Estar há mais de 20 anos de portas abertas torna o Venezianos parte da história dos clientes fiéis do espaço. Clarice afirma que esse laço afetivo entre o restaurante e os frequentadores foi fundamental para a manutenção do negócio, já que a clientela abraçou o novo modelo da operação. "O público do Venê não nos abandonou nunca. Aliás, sem os clientes do Venê, a casa não teria chegado até aqui, abril de 2021, um ano e um mês sem funcionar como bar e restaurante. Nesses 21 anos, muitas pessoas construíram histórias afetivas lindas no Venê. Precisávamos, mesmo que em outro formato, continuar contando histórias com elas. Hoje, clientes que comemoravam seus aniversários aqui, compram a Torta Zuzu - que oferecíamos para o parabéns - para comemorar em casa, isolados", conta Clarice.

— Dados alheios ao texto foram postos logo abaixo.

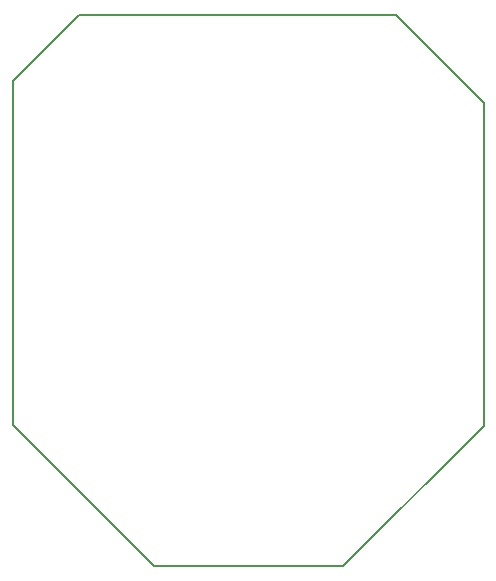
<source format=gbr>
%FSLAX24Y24*%
%MOIN*%
G70*
G01*
G75*
G04 Layer_Color=16711935*
%ADD10R,0.0413X0.0571*%
%ADD11R,0.0236X0.0413*%
%ADD12R,0.0433X0.0709*%
%ADD13R,0.0394X0.0354*%
%ADD14R,0.0866X0.0354*%
%ADD15R,0.0709X0.0433*%
%ADD16R,0.0354X0.0394*%
%ADD17R,0.0256X0.0413*%
%ADD18R,0.0700X0.1350*%
%ADD19R,0.0472X0.0354*%
%ADD20R,0.1350X0.0500*%
%ADD21R,0.0500X0.1449*%
%ADD22C,0.0150*%
%ADD23C,0.0500*%
%ADD24C,0.0100*%
%ADD25C,0.0070*%
%ADD26C,0.0710*%
G04:AMPARAMS|DCode=27|XSize=71mil|YSize=71mil|CornerRadius=17.8mil|HoleSize=0mil|Usage=FLASHONLY|Rotation=0.000|XOffset=0mil|YOffset=0mil|HoleType=Round|Shape=RoundedRectangle|*
%AMROUNDEDRECTD27*
21,1,0.0710,0.0355,0,0,0.0*
21,1,0.0355,0.0710,0,0,0.0*
1,1,0.0355,0.0178,-0.0178*
1,1,0.0355,-0.0178,-0.0178*
1,1,0.0355,-0.0178,0.0178*
1,1,0.0355,0.0178,0.0178*
%
%ADD27ROUNDEDRECTD27*%
%ADD28C,0.0620*%
G04:AMPARAMS|DCode=29|XSize=62mil|YSize=62mil|CornerRadius=15.5mil|HoleSize=0mil|Usage=FLASHONLY|Rotation=0.000|XOffset=0mil|YOffset=0mil|HoleType=Round|Shape=RoundedRectangle|*
%AMROUNDEDRECTD29*
21,1,0.0620,0.0310,0,0,0.0*
21,1,0.0310,0.0620,0,0,0.0*
1,1,0.0310,0.0155,-0.0155*
1,1,0.0310,-0.0155,-0.0155*
1,1,0.0310,-0.0155,0.0155*
1,1,0.0310,0.0155,0.0155*
%
%ADD29ROUNDEDRECTD29*%
%ADD30C,0.2441*%
%ADD31C,0.0750*%
%ADD32C,0.0050*%
D32*
X18295Y10395D02*
Y21155D01*
X13609Y5709D02*
X18295Y10395D01*
X7291Y5709D02*
X13609D01*
X4800Y24100D02*
X15350D01*
X2583Y21883D02*
X4800Y24100D01*
X15350D02*
X18295Y21155D01*
X2583Y10417D02*
Y21883D01*
Y10417D02*
X7291Y5709D01*
M02*

</source>
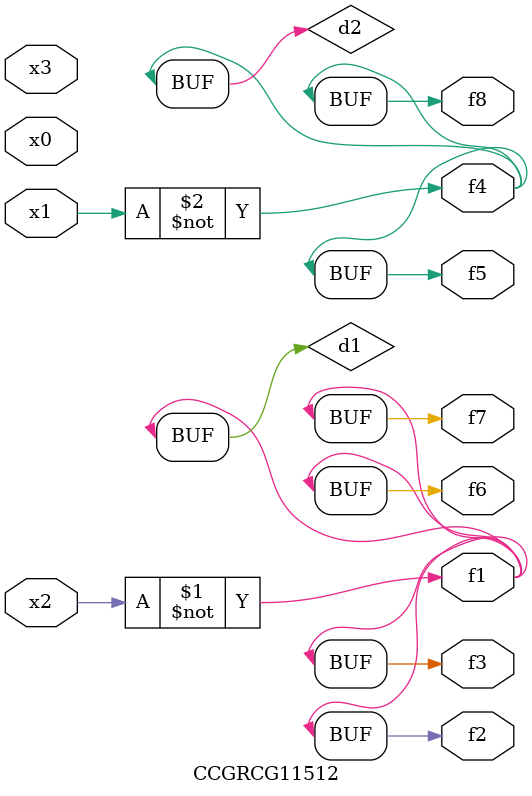
<source format=v>
module CCGRCG11512(
	input x0, x1, x2, x3,
	output f1, f2, f3, f4, f5, f6, f7, f8
);

	wire d1, d2;

	xnor (d1, x2);
	not (d2, x1);
	assign f1 = d1;
	assign f2 = d1;
	assign f3 = d1;
	assign f4 = d2;
	assign f5 = d2;
	assign f6 = d1;
	assign f7 = d1;
	assign f8 = d2;
endmodule

</source>
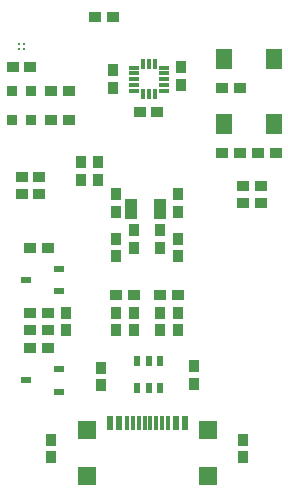
<source format=gtp>
G04*
G04 #@! TF.GenerationSoftware,Altium Limited,Altium Designer,25.8.1 (18)*
G04*
G04 Layer_Color=8421504*
%FSLAX25Y25*%
%MOIN*%
G70*
G04*
G04 #@! TF.SameCoordinates,D775D7AA-2E8E-4D3B-9509-54632A005B4D*
G04*
G04*
G04 #@! TF.FilePolarity,Positive*
G04*
G01*
G75*
%ADD15R,0.03400X0.01200*%
%ADD16C,0.00945*%
%ADD17R,0.03937X0.03740*%
%ADD18R,0.03740X0.03937*%
%ADD19R,0.03937X0.07087*%
%ADD20R,0.05315X0.07087*%
%ADD21R,0.01200X0.03400*%
%ADD22R,0.03740X0.02362*%
%ADD23R,0.05906X0.05906*%
%ADD24R,0.02362X0.04528*%
%ADD25R,0.02362X0.03543*%
%ADD26R,0.03543X0.03740*%
%ADD27R,0.01181X0.04528*%
D15*
X196929Y187039D02*
D03*
Y181139D02*
D03*
X186929Y185039D02*
D03*
X196929Y188939D02*
D03*
X186929Y187039D02*
D03*
Y183039D02*
D03*
Y181139D02*
D03*
Y188939D02*
D03*
X196929Y185039D02*
D03*
Y183039D02*
D03*
D16*
X148819Y196653D02*
D03*
X150394Y195079D02*
D03*
Y196653D02*
D03*
X148819Y195079D02*
D03*
D17*
X155512Y146653D02*
D03*
X187008Y113189D02*
D03*
X216535Y182087D02*
D03*
X194882Y174213D02*
D03*
X152559Y188976D02*
D03*
X149606Y152559D02*
D03*
X158465Y95472D02*
D03*
X149606Y146653D02*
D03*
X155512Y152559D02*
D03*
X195866Y113189D02*
D03*
X174213Y205709D02*
D03*
X223425Y149606D02*
D03*
X223425Y143701D02*
D03*
X222441Y182087D02*
D03*
Y160433D02*
D03*
X234252D02*
D03*
X229331Y149606D02*
D03*
X188976Y174213D02*
D03*
X201772Y113189D02*
D03*
X180118Y205709D02*
D03*
X146653Y188976D02*
D03*
X165291Y171433D02*
D03*
Y181276D02*
D03*
X181102Y113189D02*
D03*
X158465Y107283D02*
D03*
Y101378D02*
D03*
X152559Y128937D02*
D03*
Y95472D02*
D03*
X228346Y160433D02*
D03*
X216535D02*
D03*
X158465Y128937D02*
D03*
X229331Y143701D02*
D03*
X152559Y101378D02*
D03*
Y107283D02*
D03*
X159386Y181276D02*
D03*
Y171433D02*
D03*
D18*
X195866Y134843D02*
D03*
X187008Y107283D02*
D03*
X201772Y146653D02*
D03*
Y125984D02*
D03*
X180118Y182087D02*
D03*
X175197Y151575D02*
D03*
X181102Y146653D02*
D03*
X169291Y151575D02*
D03*
X181102Y125984D02*
D03*
X164370Y101378D02*
D03*
X195866Y107283D02*
D03*
X187008Y134843D02*
D03*
X202756Y188976D02*
D03*
X201772Y140748D02*
D03*
X207024Y89346D02*
D03*
X201772Y131890D02*
D03*
Y107283D02*
D03*
X187008Y128937D02*
D03*
X195866D02*
D03*
X180118Y187992D02*
D03*
X181102Y140748D02*
D03*
Y131890D02*
D03*
X175197Y157480D02*
D03*
X164370Y107283D02*
D03*
X169291Y157480D02*
D03*
X181102Y107283D02*
D03*
X175921Y88953D02*
D03*
X207024Y83441D02*
D03*
X159449Y59055D02*
D03*
X223425D02*
D03*
X159449Y64961D02*
D03*
X223425D02*
D03*
X202756Y183071D02*
D03*
X175921Y83047D02*
D03*
X201772Y101378D02*
D03*
X187008D02*
D03*
X181102D02*
D03*
X195866D02*
D03*
D19*
X195845Y141732D02*
D03*
X186024D02*
D03*
D20*
X217224Y191929D02*
D03*
X233563Y170276D02*
D03*
Y191929D02*
D03*
X217224Y170276D02*
D03*
D21*
X189929Y180039D02*
D03*
X193929Y190039D02*
D03*
X191929D02*
D03*
X193929Y180039D02*
D03*
X191929D02*
D03*
X189929Y190039D02*
D03*
D22*
X161909Y88386D02*
D03*
Y114370D02*
D03*
Y80905D02*
D03*
Y121850D02*
D03*
X151083Y84646D02*
D03*
Y118110D02*
D03*
D23*
X211713Y68169D02*
D03*
Y52697D02*
D03*
X171398Y68169D02*
D03*
Y52697D02*
D03*
D24*
X204153Y70433D02*
D03*
X178957D02*
D03*
X201004D02*
D03*
X182106D02*
D03*
D25*
X191929Y82087D02*
D03*
Y91142D02*
D03*
X195669Y82087D02*
D03*
X188189D02*
D03*
Y91142D02*
D03*
X195669D02*
D03*
D26*
X146492Y171433D02*
D03*
Y181276D02*
D03*
X152594D02*
D03*
Y171433D02*
D03*
D27*
X188602Y70433D02*
D03*
X192539D02*
D03*
X194508D02*
D03*
X190571D02*
D03*
X186634D02*
D03*
X196476D02*
D03*
X198445D02*
D03*
X184665D02*
D03*
M02*

</source>
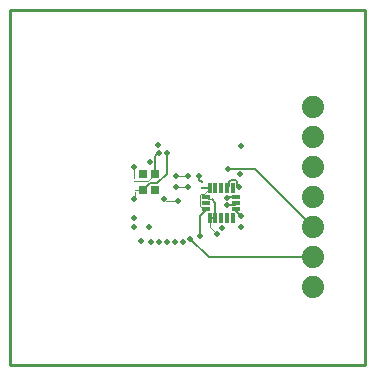
<source format=gbr>
G04 EAGLE Gerber X2 export*
%TF.Part,Single*%
%TF.FileFunction,Copper,L6,Bot,Mixed*%
%TF.FilePolarity,Positive*%
%TF.GenerationSoftware,Autodesk,EAGLE,8.6.3*%
%TF.CreationDate,2018-04-05T08:16:35Z*%
G75*
%MOMM*%
%FSLAX34Y34*%
%LPD*%
%AMOC8*
5,1,8,0,0,1.08239X$1,22.5*%
G01*
%ADD10R,0.250000X0.250000*%
%ADD11C,1.879600*%
%ADD12R,0.300000X0.925000*%
%ADD13R,0.800000X0.300000*%
%ADD14R,0.700000X0.750000*%
%ADD15R,0.150000X0.125000*%
%ADD16C,0.152400*%
%ADD17C,0.508000*%
%ADD18C,0.101600*%
%ADD19C,0.254000*%


D10*
X62375Y54163D03*
X62375Y49591D03*
D11*
X156400Y117800D03*
X156400Y92400D03*
X156400Y67000D03*
X156400Y41600D03*
X156400Y16200D03*
X156400Y-9200D03*
X156400Y-34600D03*
D12*
X68586Y49438D03*
X73586Y49438D03*
X78586Y49438D03*
X83586Y49438D03*
X88586Y49438D03*
D13*
X91336Y41563D03*
X91336Y36563D03*
X91336Y31563D03*
D12*
X88586Y23688D03*
X83586Y23688D03*
X78586Y23688D03*
X73586Y23688D03*
X68586Y23688D03*
D13*
X65836Y31563D03*
X65836Y36563D03*
X65836Y41563D03*
D14*
X22357Y48141D03*
X22357Y61641D03*
X12357Y61641D03*
X12357Y48141D03*
D15*
X5042Y45768D03*
X5042Y48131D03*
X4597Y57991D03*
X4597Y55629D03*
D16*
X107189Y65411D02*
X156400Y16200D01*
X107189Y65411D02*
X83915Y65411D01*
D17*
X83915Y65411D03*
D16*
X12357Y48141D02*
X12347Y48131D01*
D17*
X32227Y79300D03*
D16*
X18030Y53814D02*
X12357Y48141D01*
X18030Y53814D02*
X24294Y53814D01*
X32227Y61747D01*
X32227Y79300D01*
D18*
X12347Y48131D02*
X5042Y48131D01*
D17*
X25437Y79056D03*
D16*
X22357Y68925D02*
X22357Y61641D01*
X22357Y68925D02*
X22769Y69337D01*
X22769Y76388D02*
X25437Y79056D01*
X22769Y76388D02*
X22769Y69337D01*
D18*
X16344Y55629D02*
X4597Y55629D01*
X16344Y55629D02*
X22357Y61641D01*
D16*
X83487Y41563D02*
X91336Y41563D01*
X83487Y41563D02*
X83007Y41083D01*
D17*
X83007Y41083D03*
X93642Y50070D03*
D16*
X91864Y54799D02*
X90823Y55841D01*
X86350Y55841D01*
X85308Y54799D01*
X91864Y51848D02*
X93642Y50070D01*
X91864Y51848D02*
X91864Y54799D01*
X85308Y54799D02*
X85308Y51160D01*
X83586Y49438D01*
D17*
X95497Y25829D03*
D16*
X91336Y29990D01*
X91336Y31563D01*
X68586Y49438D02*
X62528Y49438D01*
X62375Y49591D01*
D17*
X60306Y8424D03*
D16*
X60306Y26032D01*
X64637Y30363D01*
X65836Y31563D01*
D18*
X60312Y43694D02*
X61205Y44587D01*
X60312Y34432D02*
X61205Y33539D01*
X61205Y44587D02*
X63735Y44587D01*
X61461Y33539D02*
X61205Y33539D01*
X61461Y33539D02*
X64637Y30363D01*
X63735Y44587D02*
X68586Y49438D01*
X60312Y43694D02*
X60312Y34432D01*
D16*
X89760Y34987D02*
X91336Y36563D01*
X89760Y34987D02*
X83154Y34987D01*
D17*
X83154Y34987D03*
D16*
X4864Y67579D02*
X4770Y67781D01*
D17*
X4864Y67579D03*
D16*
X5042Y40565D02*
X5024Y40546D01*
D17*
X5024Y40546D03*
X4231Y23755D03*
X19208Y3565D03*
D16*
X62375Y54163D02*
X60000Y56538D01*
X60000Y60000D01*
D17*
X60000Y60000D03*
D16*
X70573Y39841D02*
X73586Y36827D01*
X73586Y23688D01*
X68586Y23688D01*
D17*
X25264Y86123D03*
X26141Y3670D03*
X4956Y16745D03*
X39040Y3536D03*
X95157Y16494D03*
D18*
X4597Y57991D02*
X4597Y67312D01*
X4864Y67579D01*
X5042Y45768D02*
X5042Y40565D01*
D17*
X50000Y60000D03*
D18*
X40000Y60000D01*
D17*
X40000Y60000D03*
X40000Y50000D03*
D18*
X50000Y50000D01*
D17*
X50000Y50000D03*
X30000Y40000D03*
D18*
X31481Y38519D01*
X41481Y38519D01*
D17*
X41481Y38519D03*
X95000Y85000D03*
D18*
X65836Y41563D02*
X67558Y39841D01*
X70573Y39841D01*
X68586Y23688D02*
X68586Y16697D01*
X74525Y10758D01*
D17*
X74525Y10758D03*
X17279Y16238D03*
X18450Y71126D03*
X32944Y3463D03*
X10582Y4756D03*
X45789Y3781D03*
X94174Y61077D03*
X78847Y15507D03*
D16*
X68279Y-9200D02*
X156400Y-9200D01*
X68279Y-9200D02*
X52410Y6669D01*
D17*
X52410Y6669D03*
D19*
X-100000Y-100000D02*
X200000Y-100000D01*
X200000Y200000D01*
X-100000Y200000D01*
X-100000Y-100000D01*
M02*

</source>
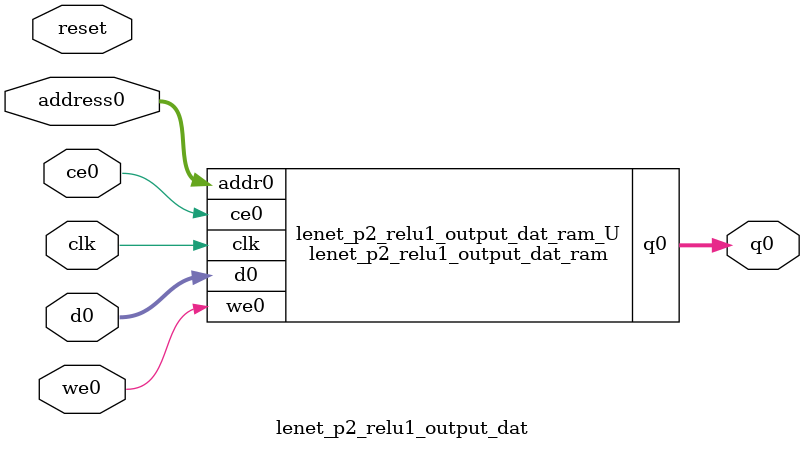
<source format=v>
`timescale 1 ns / 1 ps
module lenet_p2_relu1_output_dat_ram (addr0, ce0, d0, we0, q0,  clk);

parameter DWIDTH = 15;
parameter AWIDTH = 11;
parameter MEM_SIZE = 1176;

input[AWIDTH-1:0] addr0;
input ce0;
input[DWIDTH-1:0] d0;
input we0;
output reg[DWIDTH-1:0] q0;
input clk;

(* ram_style = "block" *)reg [DWIDTH-1:0] ram[0:MEM_SIZE-1];




always @(posedge clk)  
begin 
    if (ce0) 
    begin
        if (we0) 
        begin 
            ram[addr0] <= d0; 
        end 
        q0 <= ram[addr0];
    end
end


endmodule

`timescale 1 ns / 1 ps
module lenet_p2_relu1_output_dat(
    reset,
    clk,
    address0,
    ce0,
    we0,
    d0,
    q0);

parameter DataWidth = 32'd15;
parameter AddressRange = 32'd1176;
parameter AddressWidth = 32'd11;
input reset;
input clk;
input[AddressWidth - 1:0] address0;
input ce0;
input we0;
input[DataWidth - 1:0] d0;
output[DataWidth - 1:0] q0;



lenet_p2_relu1_output_dat_ram lenet_p2_relu1_output_dat_ram_U(
    .clk( clk ),
    .addr0( address0 ),
    .ce0( ce0 ),
    .we0( we0 ),
    .d0( d0 ),
    .q0( q0 ));

endmodule


</source>
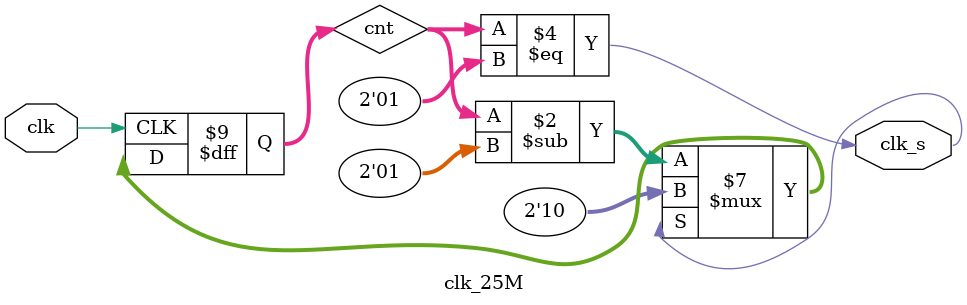
<source format=v>
`timescale 1ns / 1ps
module clk_25M(
	clk, 
	clk_s
	);
	
//=============Input Ports=============================
	input 	clk;	// Reloj del sistema
	
	
//=============Output Ports===========================
	output 	clk_s;	// Reloj de salida
	
//=============Input ports Data Type===================
	wire 	clk;
	
	
//=============Output Ports Data Type==================
	reg 	clk_s;
	
//=============Internal Variables======================
	reg 	[1:0] cnt = 2'd2;
	
//==========Code startes Here==========================
	always @(posedge clk)
		if(clk_s)
			cnt <= 2'd2;
		else
			cnt <= cnt - 2'd1;
	
	// Condici�n de finalizaci�n
	always @(*)
		clk_s <= (cnt == 2'd1);
		
endmodule

</source>
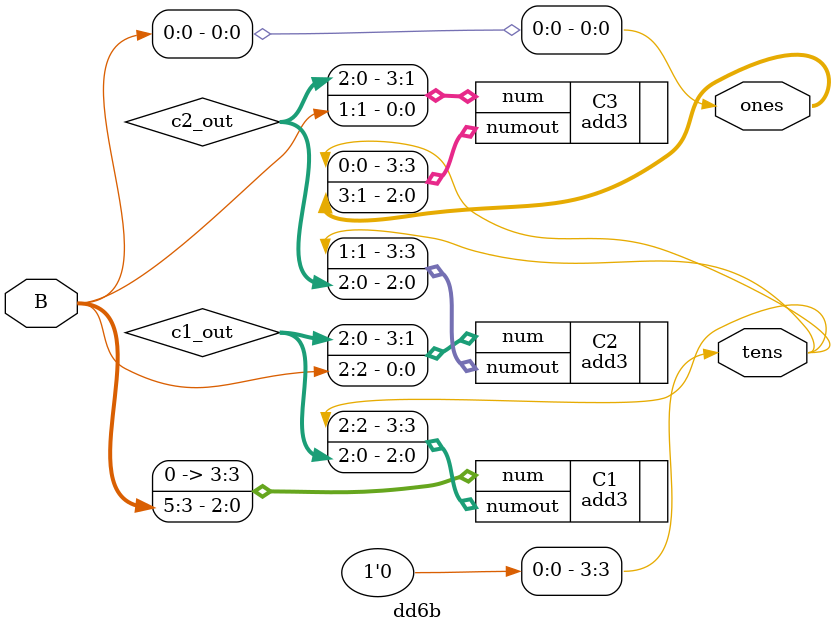
<source format=sv>
`timescale 1ns / 1ps


module dd6b(
    input [5:0] B,
    output [3:0] tens,
    output [3:0] ones
    );
   
    wire [2:0] c1_out;
    wire [2:0] c2_out;
   
    assign tens[3] = 1'b0 ;
   
    add3 C1 (
    .num({1'b0 , B[5:3]}), 
    .numout({tens[2], c1_out})
    );
    
    add3 C2(
    .num({c1_out, B[2]}), 
    .numout({tens[1], c2_out})
    );
    
     add3 C3(
    .num({c2_out, B[1]}), 
    .numout({tens[0], ones[3:1]})
    );
    
    assign ones[0] = B[0];
endmodule

</source>
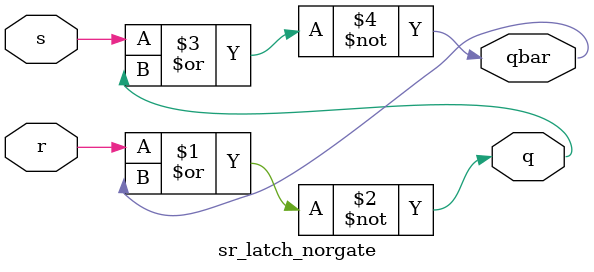
<source format=v>
`timescale 1ns / 1ps


module sr_latch_norgate(

    input s, r,
    output  q,
    output  qbar
);

    assign q = ~(r | qbar);
    assign qbar = ~(s | q);

endmodule



</source>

Mesmo com a boa receptividade do novo modelo do negócio, o objetivo, para o futuro, é retomar o formato anterior, o que, segundo Clarice, é um desafio, pois exige jogo de cintura para conciliar uma operação possível e rentável no contexto atual com a manutenção da estrutura para a retomada no futuro. "O maior desafio é criar alternativas para sobreviver e conseguir manter uma estrutura de negócio para que, no dia que a vacina chegar para todos e a vida pulsar normalmente, o Venezianos possa voltar como espaço cultural, fazendo parte da história de Porto Alegre", pontua Clarice, que acredita que o grande legado desse momento para o futuro do negócio é entender que uma empresa não pode ser feita de clientes, e sim de pessoas que compartilham dos mesmos valores. "Mesmo de portas praticamente fechadas, continuamos acreditando nos nossos ideais. O Venezianos sobreviveu até aqui porque tem mais que clientes, tem uma legião de pessoas que, como ele, acredita nos mesmos ideais. É esta legião que está nos mantendo com esperança e nos dando força, dia após dia, para conseguirmos chegar até aqui", afirma Clarice.